I do confess to being driven by my camera so if conditions are not right, I quickly lose interest. I am back in camp at 8am but not long thereafter, the sky suddenly clears.
September is a remarkable month in southern Africa. It starts off as cold, drab and wintery but by the end of the month summer is really getting into its stride. Which means that October can be really hot and unpleasant before the rains begin – usually in November. This usually brings in the migratory birds which is why we are in the Cape at present and only get to Kruger in early November.
Armed with the water containers, I set off again at 3pm for my puddle on the Ubejane Loop. After topping up the fast shrinking pool I continue along the loop passing an ostrich – effective against the sun.
Then I begin my vigil at the puddle but apart from the Cape Robin, Red-Billed Queleas and a variety of doves, nothing extraordinary arrives.
Yesterday was a bumper day, today rather quiet – but enjoyable.
We are at full strength today as Renette and I leave the unattended camp gate at 6.20am. Again, we make the steep ascent above the camp just in time to catch the sun slipping over the horizon.
We then idle through the grasslands taking in all the little scenes that are being played out. Renette has taken over one of my cameras and readers will no doubt be seeing some unusual photos.
Eventually we head for our favourite little dam which usually dishes up some interest.
As we arrive there, a very regal Egyptian Goose is busy dispatching the Shelducks.

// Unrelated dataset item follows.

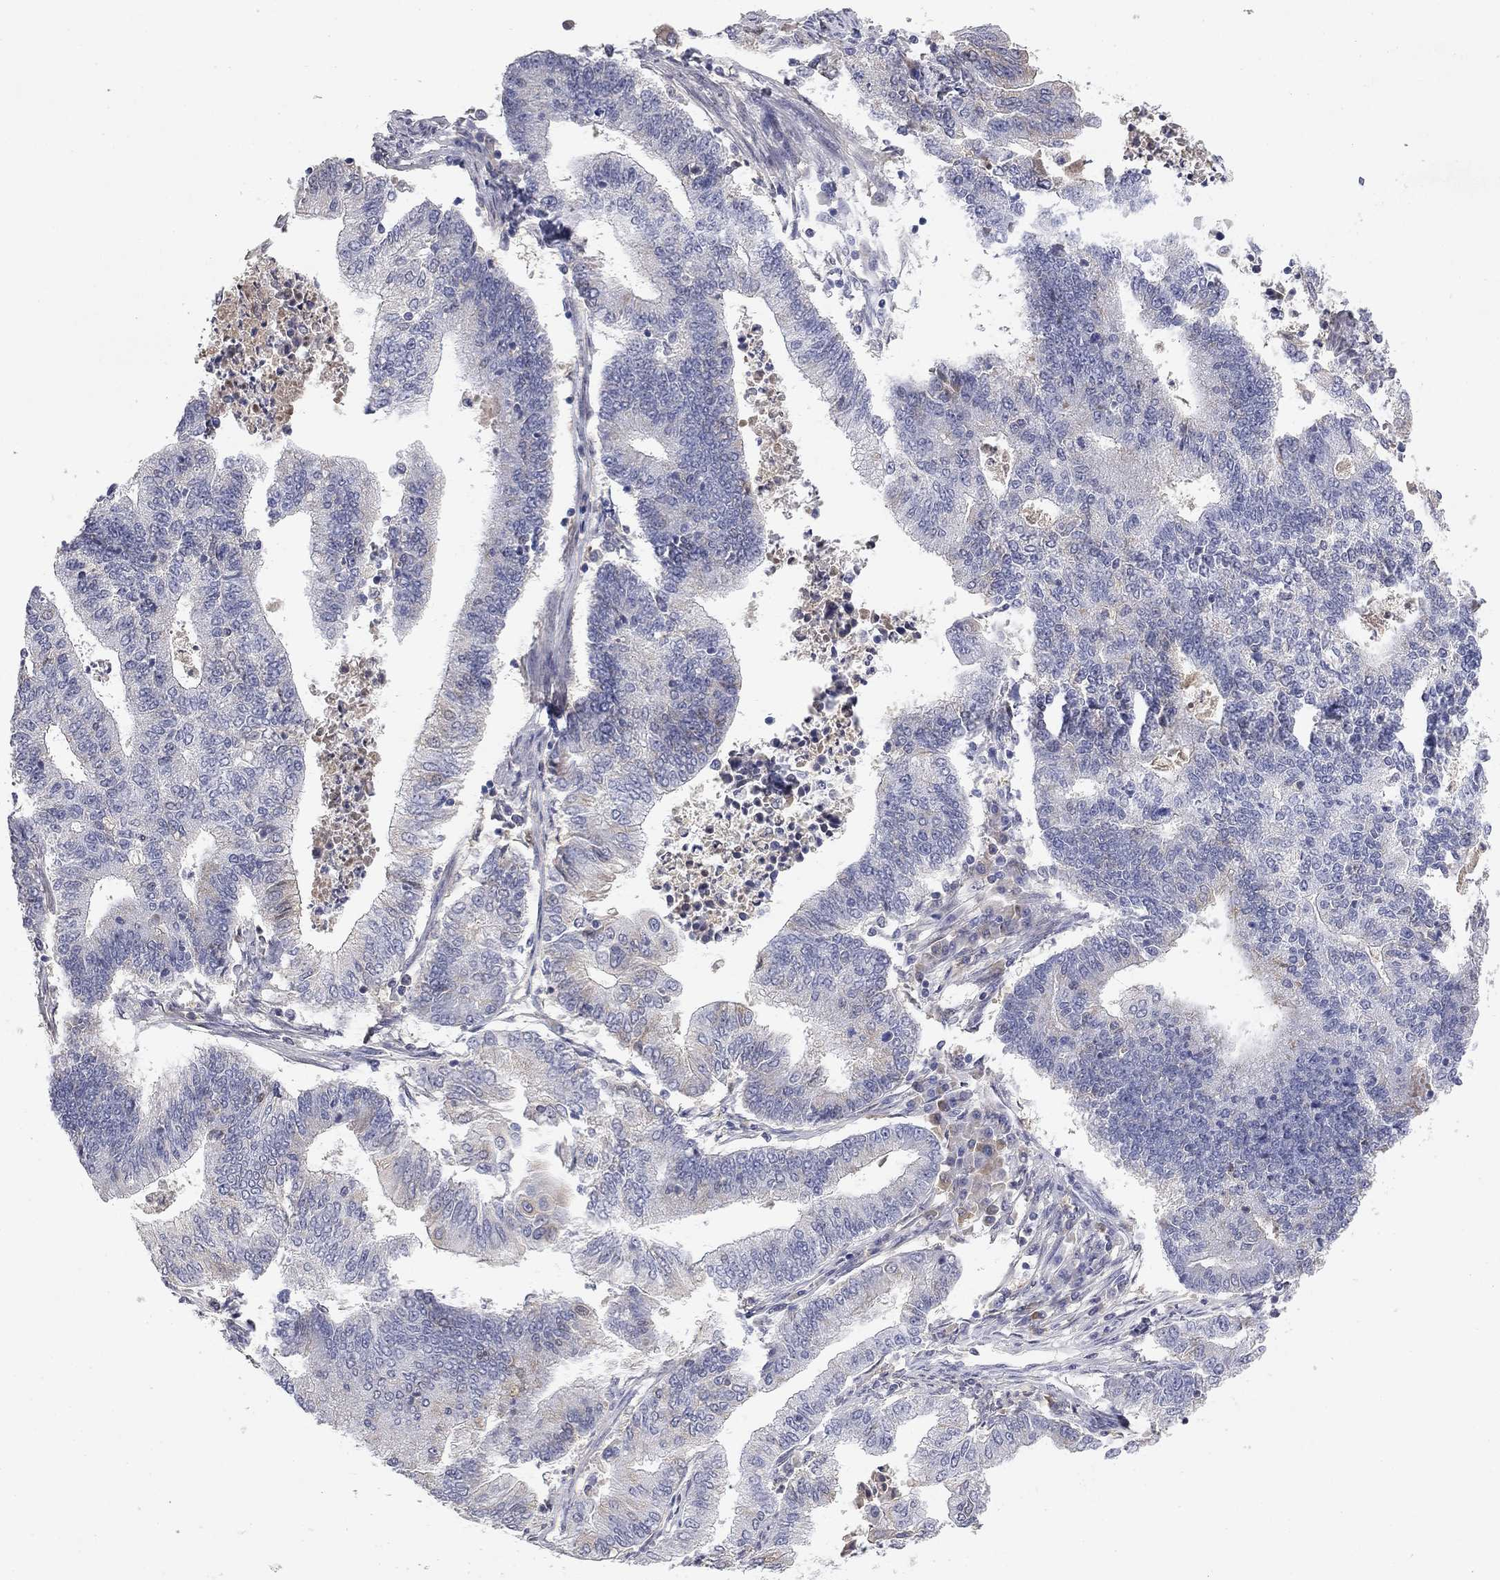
{"staining": {"intensity": "negative", "quantity": "none", "location": "none"}, "tissue": "endometrial cancer", "cell_type": "Tumor cells", "image_type": "cancer", "snomed": [{"axis": "morphology", "description": "Adenocarcinoma, NOS"}, {"axis": "topography", "description": "Uterus"}, {"axis": "topography", "description": "Endometrium"}], "caption": "The histopathology image reveals no staining of tumor cells in adenocarcinoma (endometrial).", "gene": "SLC51A", "patient": {"sex": "female", "age": 54}}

Soon a loud roar can be heard not far off but rather frustratingly we cannot see its owner – one of the magnificent male lions resident here. I include a photo taken on our last visit to Mountain Zebra.
The Egyptian Goose will not allow any others near the dam and is constantly seeing off ducks and geese that would like to visit. Here he is returning from one of his attacks.
But something that does not bother the goose are some small and beautiful African Quail-finches which only occur in the central region of the country. In fact this is the first time I have photographed these little gems so I am well pleased.
So much do we enjoy our time here that we are determined to return tomorrow at daybreak.
A rather brazen Ground Squirrel blocks our path on the way back to camp at 10am.
This afternoon a strong north-west wind starts to blow and conditions deteriorate. The puddles are drying up but I do manage some Red-billed Firefinches.
We are meeting an increasing number of people who have sold their homes and are now living in their caravans – rather like us. What a life.